Task brief:
Output exactly the span of lines beginning with the one that holds "在冒泡排序中，无论算法怎么改" and ending with the last line of the data below.

Extracted records:
===
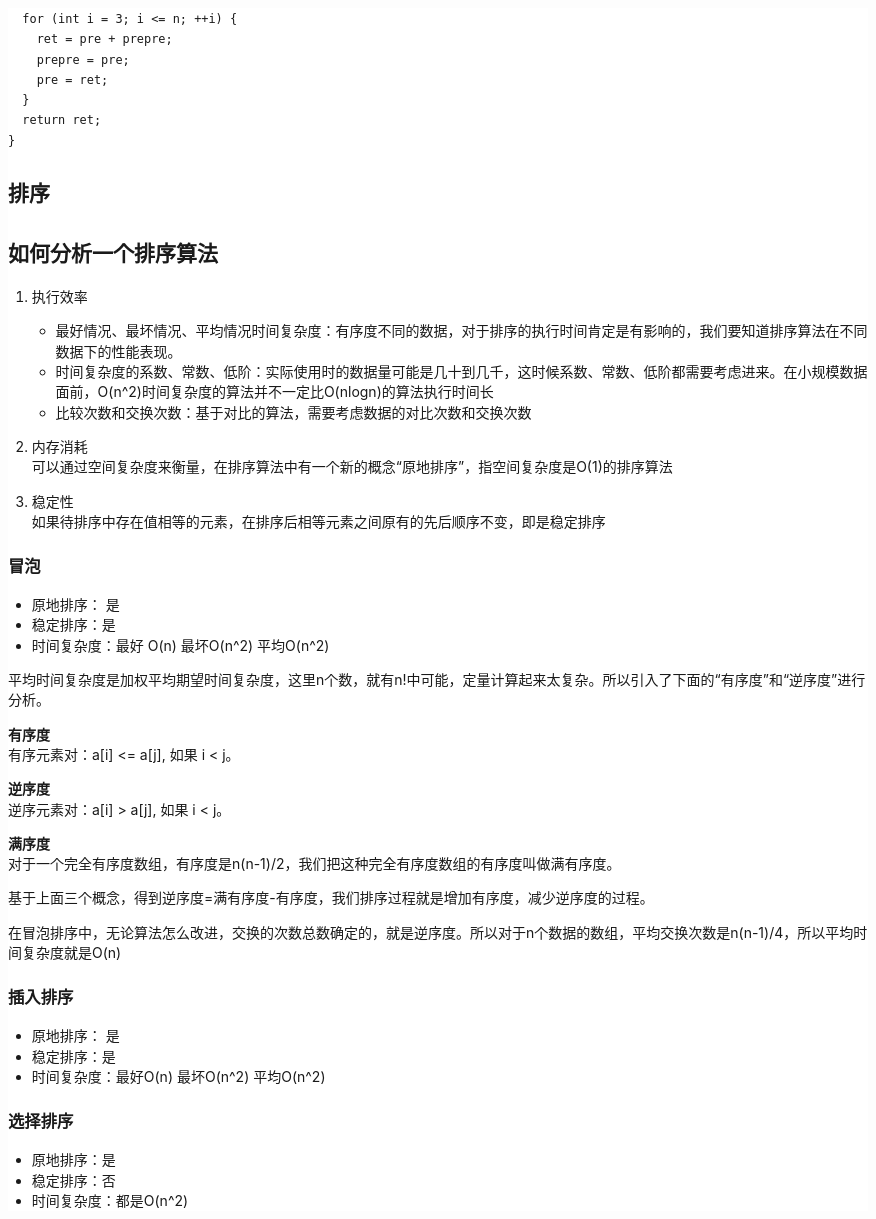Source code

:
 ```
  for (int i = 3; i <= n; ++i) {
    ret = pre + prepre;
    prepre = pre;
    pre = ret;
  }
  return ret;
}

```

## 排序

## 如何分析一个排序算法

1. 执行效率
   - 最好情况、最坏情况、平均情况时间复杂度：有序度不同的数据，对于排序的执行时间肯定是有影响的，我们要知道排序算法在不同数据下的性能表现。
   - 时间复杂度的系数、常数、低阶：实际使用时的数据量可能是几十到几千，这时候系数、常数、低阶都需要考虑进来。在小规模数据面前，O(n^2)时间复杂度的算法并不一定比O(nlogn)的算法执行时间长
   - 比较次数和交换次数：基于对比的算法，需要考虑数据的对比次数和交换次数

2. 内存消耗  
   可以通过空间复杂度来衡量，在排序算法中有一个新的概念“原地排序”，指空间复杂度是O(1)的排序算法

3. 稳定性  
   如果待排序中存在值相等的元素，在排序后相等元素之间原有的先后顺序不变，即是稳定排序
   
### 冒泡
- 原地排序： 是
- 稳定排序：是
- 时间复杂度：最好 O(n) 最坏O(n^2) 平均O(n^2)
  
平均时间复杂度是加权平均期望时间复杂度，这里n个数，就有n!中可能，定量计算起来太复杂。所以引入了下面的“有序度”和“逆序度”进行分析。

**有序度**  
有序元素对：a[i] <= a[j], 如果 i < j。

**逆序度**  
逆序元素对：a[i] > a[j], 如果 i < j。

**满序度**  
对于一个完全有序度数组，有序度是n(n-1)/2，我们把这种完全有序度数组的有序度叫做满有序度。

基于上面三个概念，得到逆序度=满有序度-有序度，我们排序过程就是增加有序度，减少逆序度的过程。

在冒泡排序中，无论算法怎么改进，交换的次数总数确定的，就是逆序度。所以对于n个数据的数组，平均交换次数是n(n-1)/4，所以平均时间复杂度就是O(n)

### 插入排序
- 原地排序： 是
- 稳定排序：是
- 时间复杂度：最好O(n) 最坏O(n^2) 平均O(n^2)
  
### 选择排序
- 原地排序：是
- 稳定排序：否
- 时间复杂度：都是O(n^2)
===
Response:
在冒泡排序中，无论算法怎么改进，交换的次数总数确定的，就是逆序度。所以对于n个数据的数组，平均交换次数是n(n-1)/4，所以平均时间复杂度就是O(n)

### 插入排序
- 原地排序： 是
- 稳定排序：是
- 时间复杂度：最好O(n) 最坏O(n^2) 平均O(n^2)
  
### 选择排序
- 原地排序：是
- 稳定排序：否
- 时间复杂度：都是O(n^2)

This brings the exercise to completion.